_Task objective:_
Copy the records below in full, changing no character.

_Dataset content:_
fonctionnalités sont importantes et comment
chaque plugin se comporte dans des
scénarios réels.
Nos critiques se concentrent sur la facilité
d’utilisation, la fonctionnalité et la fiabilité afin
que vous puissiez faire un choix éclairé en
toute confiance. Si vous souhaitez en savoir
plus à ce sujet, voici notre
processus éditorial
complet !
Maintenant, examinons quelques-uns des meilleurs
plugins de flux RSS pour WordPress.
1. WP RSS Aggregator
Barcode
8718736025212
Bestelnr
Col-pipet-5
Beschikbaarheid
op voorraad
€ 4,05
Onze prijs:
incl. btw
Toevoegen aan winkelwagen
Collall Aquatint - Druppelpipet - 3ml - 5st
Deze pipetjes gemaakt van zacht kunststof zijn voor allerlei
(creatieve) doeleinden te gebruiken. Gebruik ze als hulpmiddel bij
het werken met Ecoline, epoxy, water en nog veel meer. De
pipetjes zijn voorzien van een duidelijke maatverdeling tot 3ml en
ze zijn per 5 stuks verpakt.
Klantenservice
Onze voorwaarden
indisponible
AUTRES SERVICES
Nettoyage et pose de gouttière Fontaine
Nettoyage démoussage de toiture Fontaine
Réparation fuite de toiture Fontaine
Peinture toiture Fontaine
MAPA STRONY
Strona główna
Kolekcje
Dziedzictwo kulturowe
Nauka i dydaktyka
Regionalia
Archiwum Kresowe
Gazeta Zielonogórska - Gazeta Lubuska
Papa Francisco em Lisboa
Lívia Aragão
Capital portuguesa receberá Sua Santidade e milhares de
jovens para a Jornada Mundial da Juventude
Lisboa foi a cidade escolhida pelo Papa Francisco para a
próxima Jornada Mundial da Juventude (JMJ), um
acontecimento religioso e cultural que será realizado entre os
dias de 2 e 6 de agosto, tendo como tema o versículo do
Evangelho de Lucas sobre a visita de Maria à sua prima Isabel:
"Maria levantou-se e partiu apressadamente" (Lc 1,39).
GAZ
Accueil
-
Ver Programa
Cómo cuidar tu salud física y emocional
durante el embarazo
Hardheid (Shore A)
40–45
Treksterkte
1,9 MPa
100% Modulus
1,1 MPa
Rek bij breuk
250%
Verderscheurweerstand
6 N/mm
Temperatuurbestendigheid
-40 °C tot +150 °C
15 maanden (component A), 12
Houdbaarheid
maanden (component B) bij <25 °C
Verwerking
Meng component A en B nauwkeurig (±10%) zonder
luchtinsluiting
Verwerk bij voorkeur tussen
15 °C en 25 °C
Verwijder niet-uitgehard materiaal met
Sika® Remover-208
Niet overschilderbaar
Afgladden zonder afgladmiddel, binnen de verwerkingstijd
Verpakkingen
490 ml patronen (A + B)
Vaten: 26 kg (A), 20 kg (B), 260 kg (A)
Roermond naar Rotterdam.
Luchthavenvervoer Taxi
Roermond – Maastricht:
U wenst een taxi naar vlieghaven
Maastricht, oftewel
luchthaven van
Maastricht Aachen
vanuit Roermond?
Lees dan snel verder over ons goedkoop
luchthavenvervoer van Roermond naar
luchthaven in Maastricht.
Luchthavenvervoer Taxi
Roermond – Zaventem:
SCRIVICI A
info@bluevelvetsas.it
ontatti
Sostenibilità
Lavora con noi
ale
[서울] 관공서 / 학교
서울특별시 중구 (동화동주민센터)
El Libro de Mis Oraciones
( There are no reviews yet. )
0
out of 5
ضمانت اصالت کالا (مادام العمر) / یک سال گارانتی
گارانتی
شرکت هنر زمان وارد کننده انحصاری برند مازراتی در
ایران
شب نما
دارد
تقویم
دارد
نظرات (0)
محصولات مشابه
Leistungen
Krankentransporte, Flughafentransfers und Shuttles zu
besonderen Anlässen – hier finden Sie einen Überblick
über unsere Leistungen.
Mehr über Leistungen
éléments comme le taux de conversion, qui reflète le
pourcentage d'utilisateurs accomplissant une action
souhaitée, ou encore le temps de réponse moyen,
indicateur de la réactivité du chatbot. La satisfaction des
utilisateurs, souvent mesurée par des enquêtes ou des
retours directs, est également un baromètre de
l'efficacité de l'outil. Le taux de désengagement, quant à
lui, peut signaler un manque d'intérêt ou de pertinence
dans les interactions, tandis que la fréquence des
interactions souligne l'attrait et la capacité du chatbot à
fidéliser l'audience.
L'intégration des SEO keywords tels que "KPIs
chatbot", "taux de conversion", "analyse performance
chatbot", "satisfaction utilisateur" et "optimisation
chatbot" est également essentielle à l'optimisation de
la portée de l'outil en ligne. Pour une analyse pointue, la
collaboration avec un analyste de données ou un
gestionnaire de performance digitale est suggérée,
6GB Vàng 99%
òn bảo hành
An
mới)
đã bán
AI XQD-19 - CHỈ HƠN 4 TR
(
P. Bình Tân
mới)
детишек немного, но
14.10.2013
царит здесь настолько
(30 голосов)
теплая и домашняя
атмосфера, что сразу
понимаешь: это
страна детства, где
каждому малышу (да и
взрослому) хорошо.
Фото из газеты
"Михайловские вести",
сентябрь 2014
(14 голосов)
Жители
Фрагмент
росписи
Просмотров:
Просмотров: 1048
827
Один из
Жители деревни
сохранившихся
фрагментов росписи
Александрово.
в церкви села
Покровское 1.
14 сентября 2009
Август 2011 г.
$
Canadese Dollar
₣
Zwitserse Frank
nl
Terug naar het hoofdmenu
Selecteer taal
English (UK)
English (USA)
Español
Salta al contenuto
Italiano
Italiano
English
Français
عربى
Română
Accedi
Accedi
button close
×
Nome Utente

_Solution to the exercise:_
fonctionnalités sont importantes et comment
chaque plugin se comporte dans des
scénarios réels.
Nos critiques se concentrent sur la facilité
d’utilisation, la fonctionnalité et la fiabilité afin
que vous puissiez faire un choix éclairé en
toute confiance. Si vous souhaitez en savoir
plus à ce sujet, voici notre
processus éditorial
complet !
Maintenant, examinons quelques-uns des meilleurs
plugins de flux RSS pour WordPress.
1. WP RSS Aggregator
Barcode
8718736025212
Bestelnr
Col-pipet-5
Beschikbaarheid
op voorraad
€ 4,05
Onze prijs:
incl. btw
Toevoegen aan winkelwagen
Collall Aquatint - Druppelpipet - 3ml - 5st
Deze pipetjes gemaakt van zacht kunststof zijn voor allerlei
(creatieve) doeleinden te gebruiken. Gebruik ze als hulpmiddel bij
het werken met Ecoline, epoxy, water en nog veel meer. De
pipetjes zijn voorzien van een duidelijke maatverdeling tot 3ml en
ze zijn per 5 stuks verpakt.
Klantenservice
Onze voorwaarden
indisponible
AUTRES SERVICES
Nettoyage et pose de gouttière Fontaine
Nettoyage démoussage de toiture Fontaine
Réparation fuite de toiture Fontaine
Peinture toiture Fontaine
MAPA STRONY
Strona główna
Kolekcje
Dziedzictwo kulturowe
Nauka i dydaktyka
Regionalia
Archiwum Kresowe
Gazeta Zielonogórska - Gazeta Lubuska
Papa Francisco em Lisboa
Lívia Aragão
Capital portuguesa receberá Sua Santidade e milhares de
jovens para a Jornada Mundial da Juventude
Lisboa foi a cidade escolhida pelo Papa Francisco para a
próxima Jornada Mundial da Juventude (JMJ), um
acontecimento religioso e cultural que será realizado entre os
dias de 2 e 6 de agosto, tendo como tema o versículo do
Evangelho de Lucas sobre a visita de Maria à sua prima Isabel:
"Maria levantou-se e partiu apressadamente" (Lc 1,39).
GAZ
Accueil
-
Ver Programa
Cómo cuidar tu salud física y emocional
durante el embarazo
Hardheid (Shore A)
40–45
Treksterkte
1,9 MPa
100% Modulus
1,1 MPa
Rek bij breuk
250%
Verderscheurweerstand
6 N/mm
Temperatuurbestendigheid
-40 °C tot +150 °C
15 maanden (component A), 12
Houdbaarheid
maanden (component B) bij <25 °C
Verwerking
Meng component A en B nauwkeurig (±10%) zonder
luchtinsluiting
Verwerk bij voorkeur tussen
15 °C en 25 °C
Verwijder niet-uitgehard materiaal met
Sika® Remover-208
Niet overschilderbaar
Afgladden zonder afgladmiddel, binnen de verwerkingstijd
Verpakkingen
490 ml patronen (A + B)
Vaten: 26 kg (A), 20 kg (B), 260 kg (A)
Roermond naar Rotterdam.
Luchthavenvervoer Taxi
Roermond – Maastricht:
U wenst een taxi naar vlieghaven
Maastricht, oftewel
luchthaven van
Maastricht Aachen
vanuit Roermond?
Lees dan snel verder over ons goedkoop
luchthavenvervoer van Roermond naar
luchthaven in Maastricht.
Luchthavenvervoer Taxi
Roermond – Zaventem:
SCRIVICI A
info@bluevelvetsas.it
ontatti
Sostenibilità
Lavora con noi
ale
[서울] 관공서 / 학교
서울특별시 중구 (동화동주민센터)
El Libro de Mis Oraciones
( There are no reviews yet. )
0
out of 5
ضمانت اصالت کالا (مادام العمر) / یک سال گارانتی
گارانتی
شرکت هنر زمان وارد کننده انحصاری برند مازراتی در
ایران
شب نما
دارد
تقویم
دارد
نظرات (0)
محصولات مشابه
Leistungen
Krankentransporte, Flughafentransfers und Shuttles zu
besonderen Anlässen – hier finden Sie einen Überblick
über unsere Leistungen.
Mehr über Leistungen
éléments comme le taux de conversion, qui reflète le
pourcentage d'utilisateurs accomplissant une action
souhaitée, ou encore le temps de réponse moyen,
indicateur de la réactivité du chatbot. La satisfaction des
utilisateurs, souvent mesurée par des enquêtes ou des
retours directs, est également un baromètre de
l'efficacité de l'outil. Le taux de désengagement, quant à
lui, peut signaler un manque d'intérêt ou de pertinence
dans les interactions, tandis que la fréquence des
interactions souligne l'attrait et la capacité du chatbot à
fidéliser l'audience.
L'intégration des SEO keywords tels que "KPIs
chatbot", "taux de conversion", "analyse performance
chatbot", "satisfaction utilisateur" et "optimisation
chatbot" est également essentielle à l'optimisation de
la portée de l'outil en ligne. Pour une analyse pointue, la
collaboration avec un analyste de données ou un
gestionnaire de performance digitale est suggérée,
6GB Vàng 99%
òn bảo hành
An
mới)
đã bán
AI XQD-19 - CHỈ HƠN 4 TR
(
P. Bình Tân
mới)
детишек немного, но
14.10.2013
царит здесь настолько
(30 голосов)
теплая и домашняя
атмосфера, что сразу
понимаешь: это
страна детства, где
каждому малышу (да и
взрослому) хорошо.
Фото из газеты
"Михайловские вести",
сентябрь 2014
(14 голосов)
Жители
Фрагмент
росписи
Просмотров:
Просмотров: 1048
827
Один из
Жители деревни
сохранившихся
фрагментов росписи
Александрово.
в церкви села
Покровское 1.
14 сентября 2009
Август 2011 г.
$
Canadese Dollar
₣
Zwitserse Frank
nl
Terug naar het hoofdmenu
Selecteer taal
English (UK)
English (USA)
Español
Salta al contenuto
Italiano
Italiano
English
Français
عربى
Română
Accedi
Accedi
button close
×
Nome Utente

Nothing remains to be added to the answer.